TASK INPUTS:
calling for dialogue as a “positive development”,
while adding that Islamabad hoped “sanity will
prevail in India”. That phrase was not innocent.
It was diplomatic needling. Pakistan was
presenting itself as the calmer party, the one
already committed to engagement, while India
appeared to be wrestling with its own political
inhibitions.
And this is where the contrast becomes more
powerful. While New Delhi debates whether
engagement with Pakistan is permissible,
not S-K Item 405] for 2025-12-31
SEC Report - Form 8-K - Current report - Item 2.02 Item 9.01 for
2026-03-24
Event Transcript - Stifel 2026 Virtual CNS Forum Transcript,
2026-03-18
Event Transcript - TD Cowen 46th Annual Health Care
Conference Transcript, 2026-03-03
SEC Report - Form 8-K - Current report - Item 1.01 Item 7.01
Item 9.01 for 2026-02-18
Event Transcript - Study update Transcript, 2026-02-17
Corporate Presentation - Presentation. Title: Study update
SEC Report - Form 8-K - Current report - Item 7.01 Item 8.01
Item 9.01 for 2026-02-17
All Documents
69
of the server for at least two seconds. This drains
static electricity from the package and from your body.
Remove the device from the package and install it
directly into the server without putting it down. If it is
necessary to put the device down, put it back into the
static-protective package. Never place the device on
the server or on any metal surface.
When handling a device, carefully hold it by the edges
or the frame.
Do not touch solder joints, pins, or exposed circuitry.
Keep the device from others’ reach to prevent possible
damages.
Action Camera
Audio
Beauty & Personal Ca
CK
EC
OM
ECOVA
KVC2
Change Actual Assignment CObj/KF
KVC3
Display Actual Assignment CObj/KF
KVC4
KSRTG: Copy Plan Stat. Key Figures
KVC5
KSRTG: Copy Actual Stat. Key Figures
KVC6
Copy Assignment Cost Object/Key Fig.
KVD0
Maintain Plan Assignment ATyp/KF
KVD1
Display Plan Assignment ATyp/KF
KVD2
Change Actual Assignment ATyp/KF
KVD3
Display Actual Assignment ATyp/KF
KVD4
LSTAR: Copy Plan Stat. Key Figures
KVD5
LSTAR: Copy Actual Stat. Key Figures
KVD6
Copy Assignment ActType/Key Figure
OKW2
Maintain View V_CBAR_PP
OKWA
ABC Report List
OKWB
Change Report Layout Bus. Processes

ACTION ITEM:
Check each line of the entries for the string "Figures". Copy the lines that have it.

REPLY:
KSRTG: Copy Plan Stat. Key Figures
KSRTG: Copy Actual Stat. Key Figures
LSTAR: Copy Plan Stat. Key Figures
LSTAR: Copy Actual Stat. Key Figures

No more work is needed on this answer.